您好我正在尝试将Image从我的IOS设备上传到服务器。
这是我上传图片的代码
- (IBAction)btnUpload:(id)sender {
if (self.imageViewGallery.image == nil) {
UIAlertView *ErrorAlert = [[UIAlertView alloc] initWithTitle:@"Wait"
message:@"Please Select An Image To Upload." delegate:nil
cancelButtonTitle:@"OK"
otherButtonTitles:nil, nil];
[ErrorAlert show];
NSLog(@"error");
}
else{
NSData *imageData = UIImageJPEGRepresentation(self.imageViewGallery.image, 90);
NSString *urlString = @"http://localhost/ColorPicker/api.upload.php";
NSMutableURLRequest *request = [[NSMutableURLRequest alloc] init];
[request setURL:[NSURL URLWithString:urlString]];
[request setHTTPMethod:@"POST"];
NSString *boundary = @"---------------------------14737809831466499882746641449";
NSString *contentType = [NSString stringWithFormat:@"multipart/form-data; boundary=%@",boundary];
[request addValue:contentType forHTTPHeaderField: @"Content-Type"];
NSString *imgName = LIbraryImage;
NSLog(@"image name : %@",imgName);
NSMutableData *body = [NSMutableData data];
[body appendData:[[NSString stringWithFormat:@"\r\n--%@\r\n",boundary] dataUsingEncoding:NSUTF8StringEncoding]];
[body appendData:[[NSString stringWithString:[NSString stringWithFormat:@"Content-Disposition: form-data; name=\"files\"; filename=\"%@\"\r\n", imgName]] dataUsingEncoding:NSUTF8StringEncoding]];
[body appendData:[@"Content-Type: application/octet-stream\r\n\r\n" dataUsingEncoding:NSUTF8StringEncoding]];
[body appendData:[NSData dataWithData:imageData]];
[body appendData:[[NSString stringWithFormat:@"\r\n--%@--\r\n",boundary] dataUsingEncoding:NSUTF8StringEncoding]];
[request setHTTPBody:body];
NSLog(@"setRequest : %@", request);
NSData *returnData = [NSURLConnection sendSynchronousRequest:request returningResponse:nil error:nil];
NSString *returnString = [[NSString alloc] initWithData:returnData encoding:NSUTF8StringEncoding];
NSLog(@"returnstring is : %@",returnString);
}
现在这是我的服务器端代码。
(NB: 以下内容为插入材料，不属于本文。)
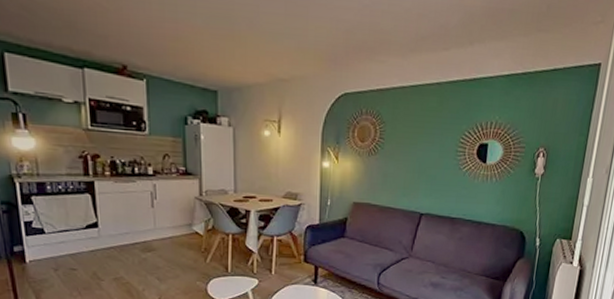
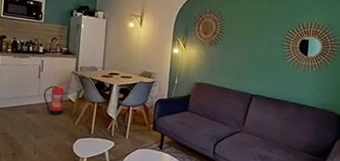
fire extinguisher: none [162,210,190,252] -> present [44,82,66,116]

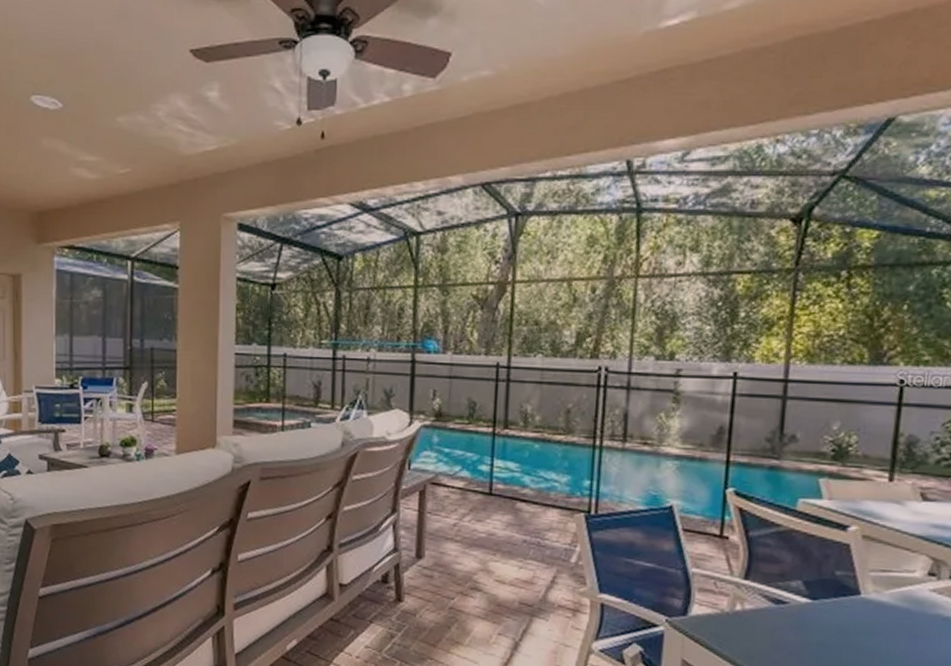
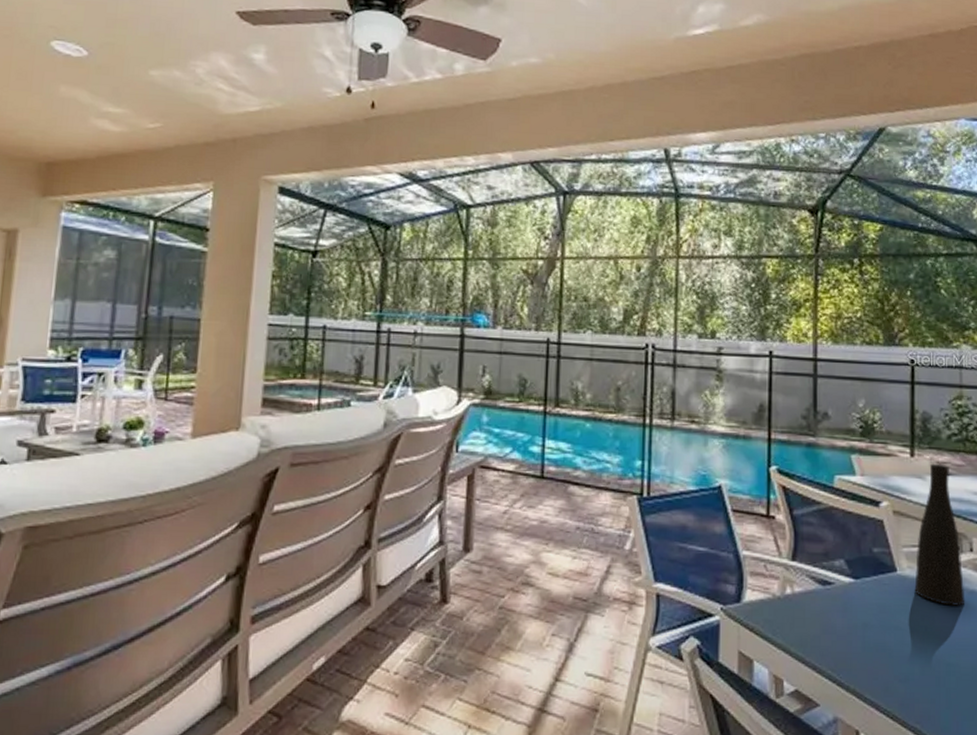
vase: none [879,488,939,631] -> present [914,463,965,606]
这有点长。
<?php
$Image = $_FILES['files']['name'];
print_r($_FILES);
foreach ($Image as $f => $name) {
$allowedExts = array("gif", "jpeg", "jpg", "png");
$temp = explode(".", $name);
$extension = end($temp);
if ((($_FILES['files']['type'][$f] == "image/gif") || ($_FILES['files']['type'][$f] == "image/jpeg") || ($_FILES['files']['type'][$f] == "image/jpg") || ($_FILES['files']['type'][$f] == "image/png")) && ($_FILES['files']['size'][$f] < 2000000) && in_array($extension, $allowedExts)) {
if ($_FILES['files']['error'][$f] > 0) {
echo "Return Code: " . $_FILES['files']['error'][$f] . "<br>";
} else {
if (file_exists("upload/" . $name)) {
} else {
move_uploaded_file($_FILES['files']['tmp_name'][$f], 'upload/' . uniqid() . "_" . $name);
}
}
} else {
$error = "Invalid file";
}
}
?>
现在每次尝试上传时都会发生这种警告
<b>Warning</b>: Invalid argument supplied for foreach() in <b>/Applications/XAMPP/xamppfiles/htdocs/ColorPicker/uploadAction.php</b> on line <b>5</b><br />
答案 0 :(得分:2)
从评论中,print_r正在返回:
Array (
[files] => Array (
[name] => iphone.jpg
[type] => application/octet-stream
[tmp_name] => /Applications/XAMPP/xamppfiles/temp/php4VsKOv
[error] => 0
[size] => 13484
)
)
与此同时,您的代码正在执行此操作:
$Image = $_FILES['files']['name'];
print_r($_FILES);
foreach ($Image as $f => $name) {
您将$_FILES['files']['name']视为数组,而不是数组。这就是为什么PHP说“为foreach()提供的无效参数”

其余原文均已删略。